Perguntas a responder →
[1] No excerto fornecido, que frase surge na legenda final?
[2] Enumere todos os artigos escritos no bilhete da porta do frigorífico, segundo o excerto fornecido.

Excerto fornecido →

——

Um homem de tronco nu faz a barba defronte ao espelho. Já barbeado e de camisa posta acerta o nó da gravata. Deixa uma anotação num bilhete da porta do frigorífico. No quarto de dormir puxa o lençol sobre as costas destapadas de um outro homem, o seu companheiro. Olha para trás, ao sair do quarto, com um sorriso de cumplicidade. Já no escritório recebe o correio das mãos de uma funcionária que quase nem se vê. Em casa, na cozinha, aparece agora o segundo homem já com uma camisola de alças vestida e as calças de pijama, com ar de quem acabou de se levantar. Vai ao frigorífico e ao fechar a porta vê o bilhete onde o primeiro homem tinha feito uma anotação. Pega nele e lê "Frutas / Leite / Ovos / Tostas / Preservativos". Depois aparece sozinho numa lavandaria, onde vai pôr roupa a lavar. No escritório, o primeiro homem está ao telefone. Depois vê-se o segundo de novo sozinho, no supermercado, com um carrinho de compras. Volta-se ao primeiro, que já está com a gabardina vestida e em direcção à porta da rua, acenando um simples adeus ao sair do escritório. No supermercado vê-se a mão do segundo homem a retirar da estante a embalagem de preservativos que vai comprar. Entretanto o primeiro homem já regressou a casa e está a cozinhar. O segundo aparece-lhe por detrás e coloca-lhe as mãos sobre os seus olhos, como se fosse para adivinhar quem chegava. O primeiro volta-se para o outro e os seus olhares encontram-se, encostando as faces com ternura. Ouve-se uma voz em off que diz que "A prevenção faz parte da rotina do Francisco e do Pedro" (entretanto o saco de papel do supermercado tomba sobre o balcão da cozinha e dele solta-se a embalagem de preservativos que tinha sido comprada). A voz acrescenta "E da sua?", surgindo ainda a legenda "Use preservativo!".

——

Material fornecido →
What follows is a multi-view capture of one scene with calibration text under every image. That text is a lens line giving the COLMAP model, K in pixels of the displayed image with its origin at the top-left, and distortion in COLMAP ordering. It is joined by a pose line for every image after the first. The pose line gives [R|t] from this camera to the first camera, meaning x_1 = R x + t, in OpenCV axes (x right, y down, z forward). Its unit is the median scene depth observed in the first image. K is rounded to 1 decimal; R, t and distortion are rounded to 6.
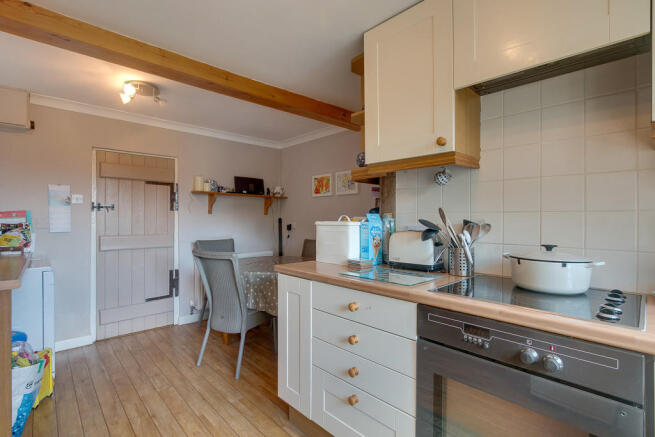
lens RADIAL K [[305.3, 0, 322.5], [0, 305.3, 218.3], [0, 0, 1]] dist [-0.011922, 0.001549]
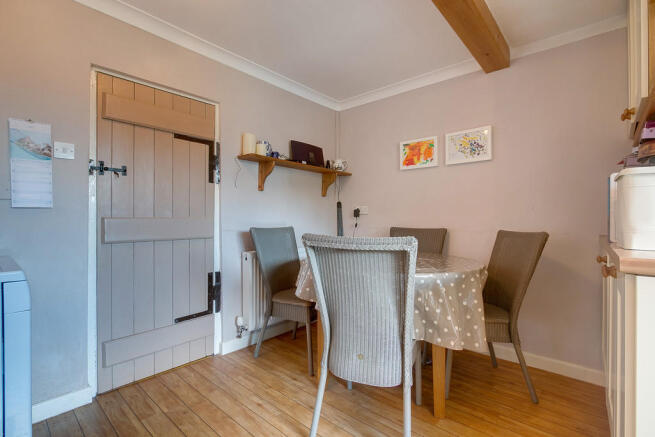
lens RADIAL K [[305.3, 0, 332.5], [0, 305.3, 219.0], [0, 0, 1]] dist [-0.011922, 0.001549]
pose [[0.994345, 0.001588, 0.106190, -0.301547], [-0.002313, 0.999975, 0.006699, 0.047849], [-0.106177, -0.006907, 0.994323, 0.312674]]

——

Resultados das tarefas →
[1] "Use preservativo!"

[2] Frutas, Leite, Ovos, Tostas e Preservativos.